While we campaign against misogyny, we must not fall into the trap of thinking Labour is above it; doing so lets women members down and puts the party in danger of not taking them seriously when they report incidents. 

The House of Commons’ women and equalities committee recently stated that political parties should have robust procedures in place to prevent intimidation, bullying or sexual harassment. The committee looked at this thanks to the work of Gavin Shuker, who has helped in taking up this issue since we first started highlighting it. Labour should follow this advice, put its values into action and change its structures and culture if we are to make our party safe for women.

We need thorough and enforced codes of conduct: online, offline and at all levels of the party, from branches to the parliamentary Labour party. These should be made clear to everyone upon joining, include reminders at the start of meetings and be up in every campaign office in the country.

Too many members – particularly new and young members – say they don’t know how to report incidents or what will happen if they do. This information should be given to all members, made easily available on the website and circulated to all local parties.

Too many people – including MPs and local party leaders – still say they wouldn’t know what to do if a local member told them they had been sexually harassed. All staff members and people in positions of responsibility should be given training, so they can support members and feel comfortable responding to issues.

Having a third party organisation or individual to deal with complaints of this nature would be a huge help too. Their contact details should be easy to find on the website. This organisation should, crucially, be independent of influence from elsewhere in the party. This would allow them to perform their role without political pressures or bias. We need a system that gives members confidence that they will be treated fairly, not one where members are worried about reporting incidents because the man in question holds power, has certain political allies or is a friend or colleague of the person you are supposed to complain to.

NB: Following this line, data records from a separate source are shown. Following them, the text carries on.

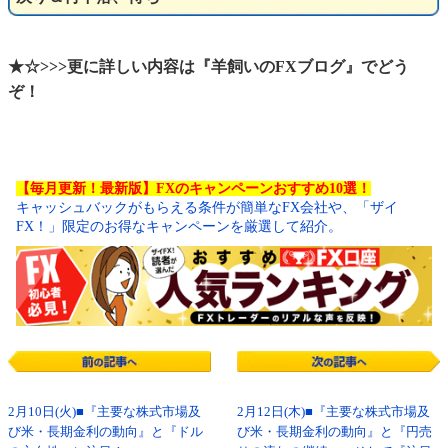
★☆>>>更に詳しい内容は『羊飼いのFXブログ』でどう
ぞ！
【毎月更新！最新版】FXのキャンペーンおすすめ10選！
キャッシュバックがもらえる条件が簡単なFX会社や、「ザイ
FX！」限定のお得なキャンペーンを厳選して紹介。
2月10日(火)■『主要な株式市場及
2月12日(木)■『主要な株式市場及
び米・長期金利の動向』と『ドル
び米・長期金利の動向』と『円売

Giving this third party the resources and access they need to identify issues within our party and recommend further changes to the NEC would help to begin a continuous process of improving both our structures and culture.

Labour should champion a more open culture, where people feel able to report incidents and don't have to worry about ruining their career or facing political repercussions if they do so. Problems should not be brushed under the carpet. It takes bravery to admit your faults. But, until these problems are faced head-on, they will not go away.

Being the party of equality does not mean Labour is immune to misogyny and sexual harassment, but it does mean it should lead the way on tackling it.

Now is the time for Labour to practice what it preaches and prove it is serious about women’s equality.

Bex Bailey was on Labour’s national executive committee from 2014 to 2016.